В первом откровенном разговоре со своими батарейцами, я, к своему величайшему удивлению, заметил, что большинству из них война, правильная война, представлялась чем-то вроде крестового похода. Очевидно такое представление поддерживалось в них с одной стороны церковною молитвою о благоверном императоре и «христолюбивом воинстве», а с другой – солдатскими песнями, связанными с воспоминаниями о турецких походах. Мое сообщение, что немцы христиане, а больше трети из них католики, то есть христиане, каждое воскресение обязательно ходящие в церковь, крестящиеся в ней и становящиеся на колени, совершенно сбило моих собеседников с толку, так как явно не вязалось с их представлением о враге, – турке и японце.
С солдатским представлением о враге-нехристе связывалось еще и представление о нем, как об обидчике, то есть нападчике. Узнав от меня, что до немецкой границы эшелону ехать две, а то и все три недели, они впали уже в полное недоумение.
– Три недели на поезде немцу навстречу ехать, да зачем же это, ваше благородие, зачем нам его искать? Пусть к нам пожалует, тогда узнает где раки зимуют, дома-то мы его во-как разделаем.
В теоретических доводах против этой узко-туземной точки зрения у меня, конечно, не было недостатка, но все они бессильно разбивались о полное отсутствие у моих собеседников всякого представления о России, как об империи и о геополитических законах ее исторического бытия.
Нельзя сказать, чтобы сибирские крестьяне не были бы патриотами. Свою Россию они любили и, главное, крепко верили в ее мощь, но их своеобразный крестьянский патриотизм носил скорее хозяйственный, чем государственный характер. Сколько раз слышал я в
Карпатах общесолдатское мнение: «Да зачем нам, ваше благородие, эту Галицию завоевывать, когда ее пахать неудобно». Несмотря на такую гражданскую неподготовленность к войне, бригада воевала на славу.
Трудно сказать, какое мироощущение сложится в будущем в душе советского бойца, но не думаю, что оно будет очень отличным от того, под знаком которого воевали наши сибирские части.
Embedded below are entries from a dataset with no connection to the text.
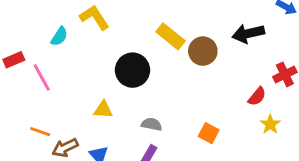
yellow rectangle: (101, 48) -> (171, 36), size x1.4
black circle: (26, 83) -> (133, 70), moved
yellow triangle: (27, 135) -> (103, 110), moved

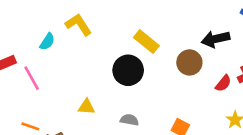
brown circle: (203, 51) -> (189, 62), moved
black circle: (133, 70) -> (128, 70), moved
red semicircle: (257, 96) -> (223, 83), moved

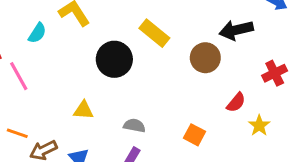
black circle: (128, 70) -> (114, 59), moved
red semicircle: (223, 83) -> (236, 102), moved

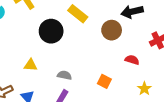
red semicircle: (236, 102) -> (132, 60), turned -112
yellow star: (259, 126) -> (144, 89), moved

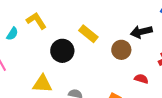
yellow triangle: (31, 65) -> (42, 84), size x1.5

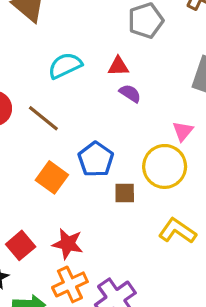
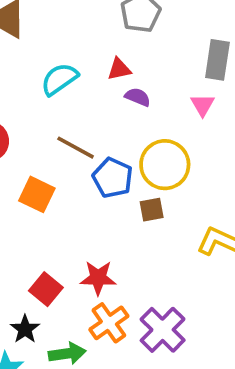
brown line: (43, 118) -> (76, 148), moved
pink triangle: (183, 131) -> (202, 105), moved
yellow circle: (165, 166) -> (165, 165), moved
orange square: (52, 177) -> (37, 194), moved

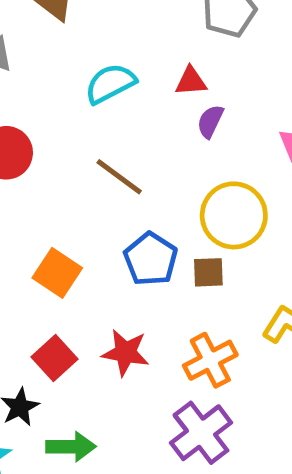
purple semicircle: (138, 97) -> (210, 121), turned -95
blue pentagon: (113, 178) -> (151, 259), moved
orange square: (37, 194) -> (57, 273), moved
orange cross: (109, 323) -> (210, 360), moved

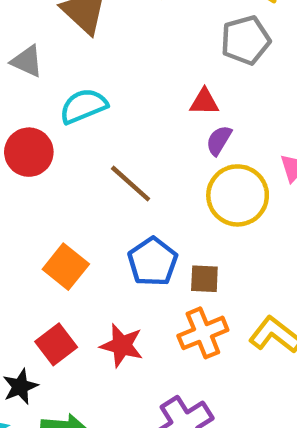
cyan semicircle: (110, 84) -> (84, 106), moved
yellow circle: (234, 215) -> (238, 195), moved
orange cross: (210, 360) -> (203, 333), moved

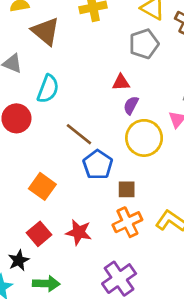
cyan semicircle: (84, 106) -> (48, 89), turned 136
blue pentagon: (153, 262) -> (98, 165), moved

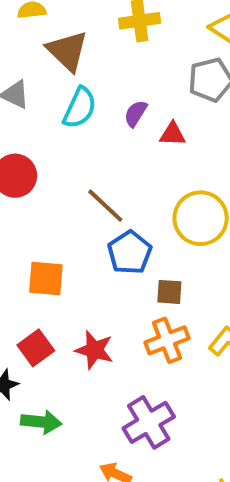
cyan semicircle: (48, 89) -> (80, 108), moved
purple semicircle: (131, 105) -> (136, 113), moved
orange square: (42, 186) -> (46, 279), turned -35

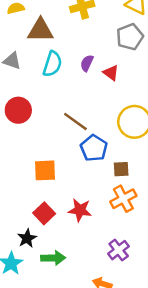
brown triangle: (67, 51) -> (40, 30), turned -36
red triangle: (173, 134) -> (111, 73), turned 42
purple cross: (149, 422) -> (119, 250), size x0.7

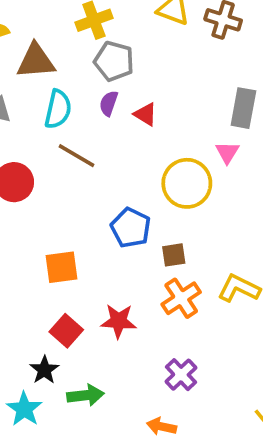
gray pentagon: (130, 37) -> (114, 61), moved, turned -30
brown line: (75, 122) -> (76, 156), moved

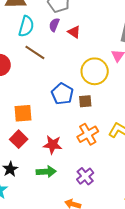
brown square: (174, 255) -> (85, 101), moved
red square: (66, 331) -> (19, 139), moved
green arrow: (86, 395) -> (46, 172), moved

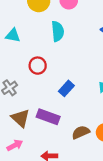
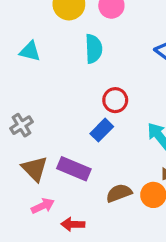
red circle: (38, 66) -> (115, 100), moved
pink arrow: (15, 145) -> (43, 206), moved

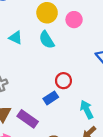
cyan semicircle: (94, 49) -> (47, 40), moved, turned 138

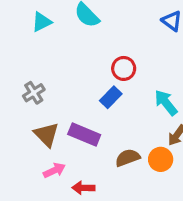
cyan triangle: (16, 38) -> (42, 22), turned -40

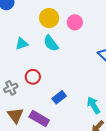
red circle: (124, 68) -> (33, 77), moved

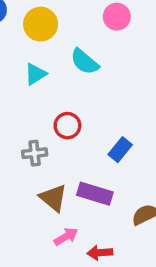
yellow circle: (49, 18) -> (41, 24), moved
gray cross: (11, 88) -> (35, 153), turned 32

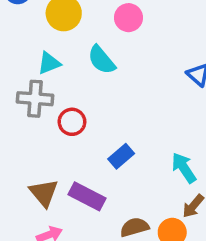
pink circle: (117, 17) -> (128, 18), moved
gray cross: (35, 153) -> (35, 99), moved, size x1.4

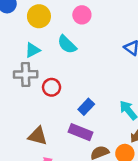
brown triangle: (44, 193) -> (38, 136), turned -30
purple rectangle: (87, 196) -> (81, 132), moved

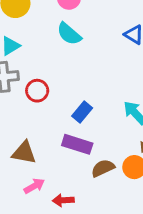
cyan semicircle: (67, 44) -> (69, 34), moved

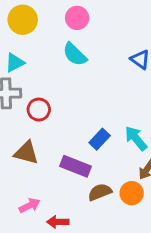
blue rectangle: (82, 112) -> (100, 139), moved
brown triangle: (24, 153) -> (26, 153), moved

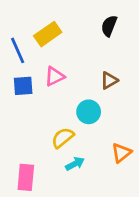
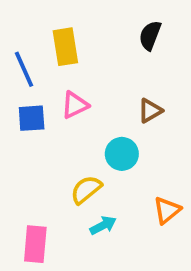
yellow rectangle: (48, 34) -> (65, 47), turned -64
Солдатская вера как была, так и будет все той же: царь приказал, Бог попустил, податься некуда, а впрочем, на миру и смерть красна. В этой формуле царя можно заменить вождем, на худой конец даже и президентом республики, а Бога – безликим провидением, или судьбой. Миросозерцательное содержание старой формулы от этого, конечно, изменится, но ее эмоциональным корнем останется все то же чувство: чувство зависимости человеческой жизни от высших сил, чувство невозможности сопротивляться и добровольная готовность соборного подчинения им до самой смерти. Там, где это чувство в народе исчезает, в конце концов исчезает и солдатская доблесть. Мне кажется, что окончательная утрата французским народом, отчасти в связи с гарантиями Версальского договора, трагического ощущения жизни и ее неизничтожимых опасностей, является главною причиною непостижимого разгрома французской армии в 1940-м году.
Готовясь к разрушению мира войною, мы в Иркутске с неменьшею серьезностью готовились и к мирной жизни на фронте: покупали удобные походные кровати, изумительные енотовые чулки, шили себе чесучовое белье и нашивали кожаные леи на наскоро купленные в Москве рейтузы. Перед погрузкою Наташа ночи напролет дошивала мое военное приданое. Ее изобретательности не было конца. Так как походные койки были уж очень малы, то мы купили складную кровать с прекрасным матрацем. Надо было только смастерить для нее крепкий чехол, в который она вме
сте с одеялом и подушками могла бы быть в одну минуту упакована. Проблему такого, обшитого по швам кожею брезентового чехла, Наташа, к великому удовольствию моего денщика Семена Путилова, разрешила блестяще. На фронте я спал удобнее всех товарищей и моя койка была всегда первою на двуколке.
Дня нашего выступления из Иркутска на фронт назвать не могу. Думаю, что мы двинулись из Лесихи на станцию Иннокентьевскую, куда был подан поездной состав, в последних числах сентября. Темную, злую ночь нашего первого похода сменило холодное, дождливое утро. Помню, как охваченный горячкою погрузки, я издали увидел подходившую ко мне в косых штрихах дождя Наташу и, увидав, впервые понял, что война началась всерьез. В ее печально-сером, сиром силуэте, отчужденно и неуверенно продвигавшемся по шпалам запасных путей среди повсюду снующих солдат, погруженных орудий, выглядывающих из вагонов лошадиных морд, мешков с овсом и гор прессованного сена, был до того очевиден вошедший в жизнь ужас, что во мне сразу пристыженно осекся тот бодрый, деловой подъем, с которым я распоряжался погрузкой своего взвода. Вынужденная внешняя деятельность неизбежно убивает в человеке ту созерцательную активность духа, которой только и открывается сущность мира и жизни.